MATERIAL PROVIDED:

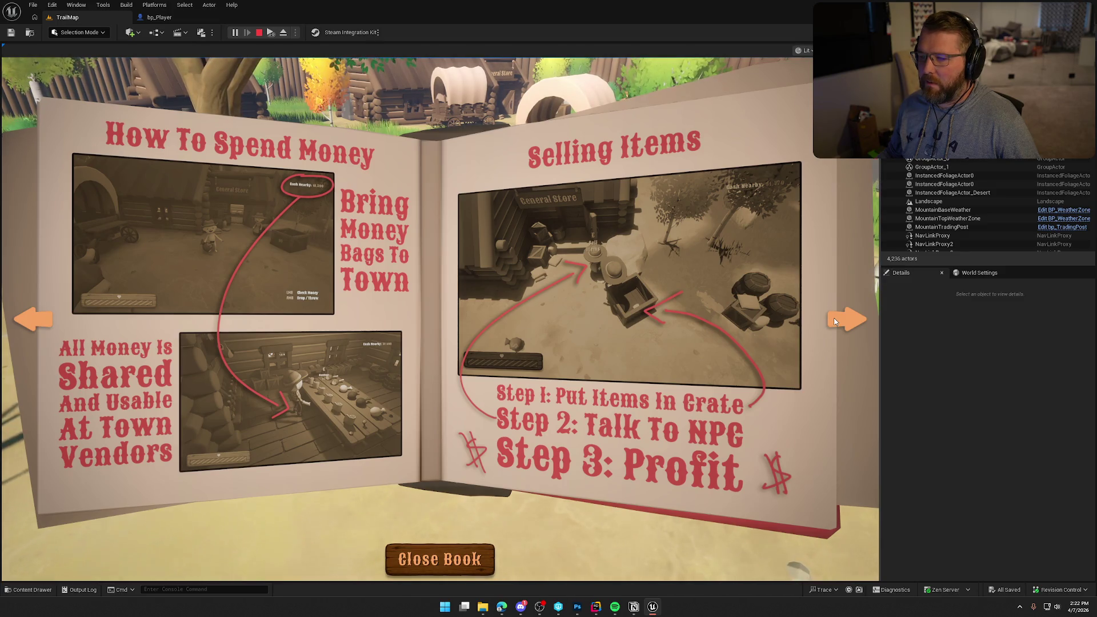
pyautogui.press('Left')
...
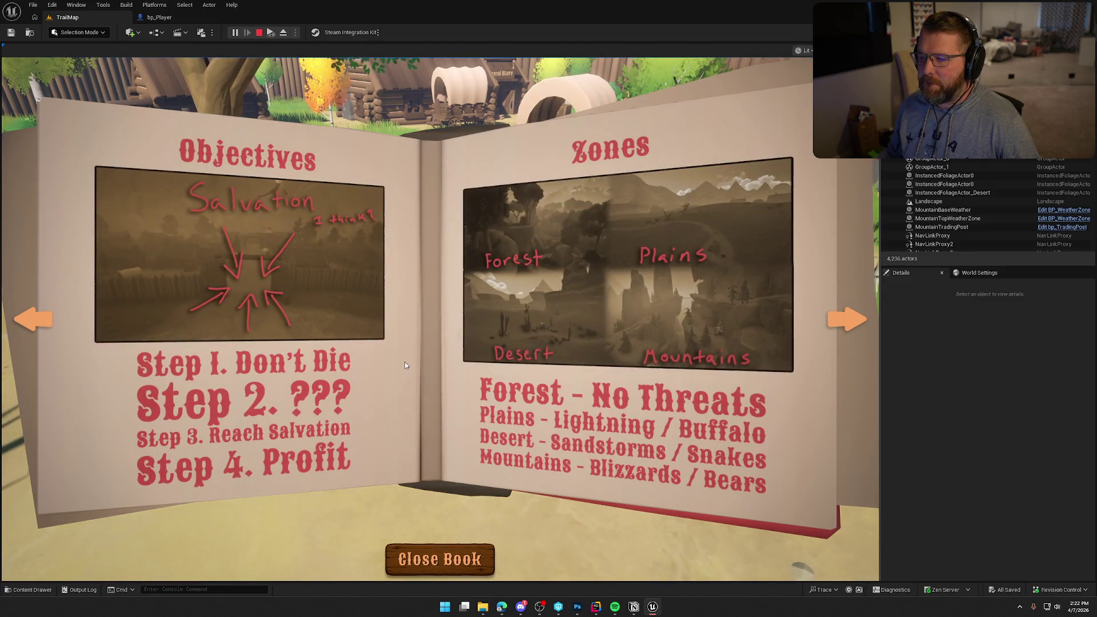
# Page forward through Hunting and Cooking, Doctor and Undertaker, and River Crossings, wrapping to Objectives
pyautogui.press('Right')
...
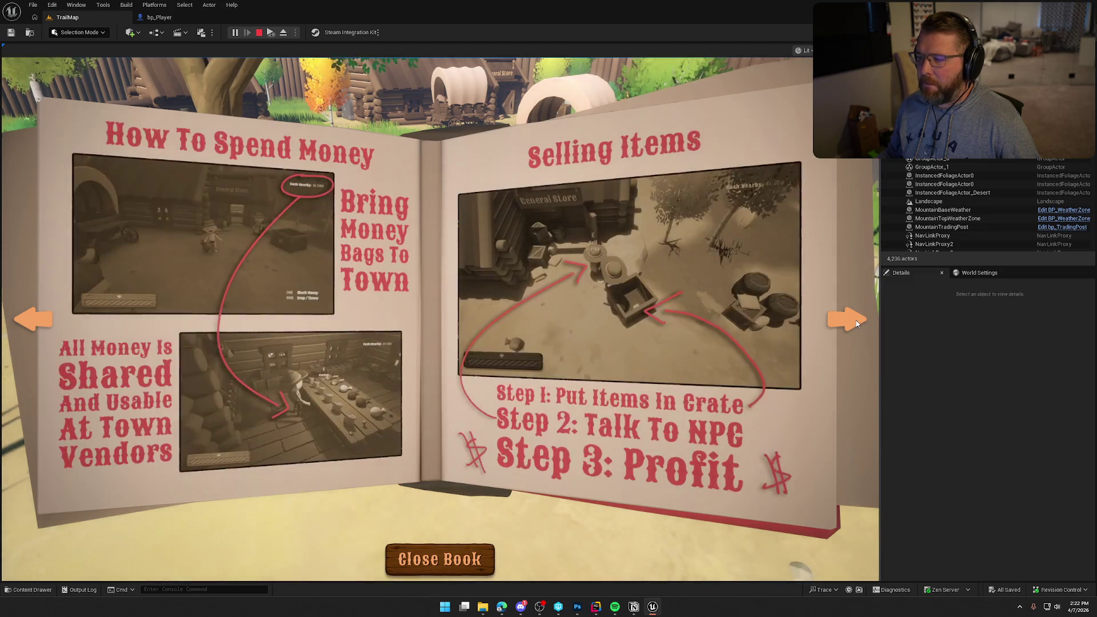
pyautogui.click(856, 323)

WHAT NEEDS TO BE DONE: Across the whole listing, show each line where the word "press" occurs.

RESPONSE FOR THIS EXERCISE:
pyautogui.press('Left')
pyautogui.press('Right')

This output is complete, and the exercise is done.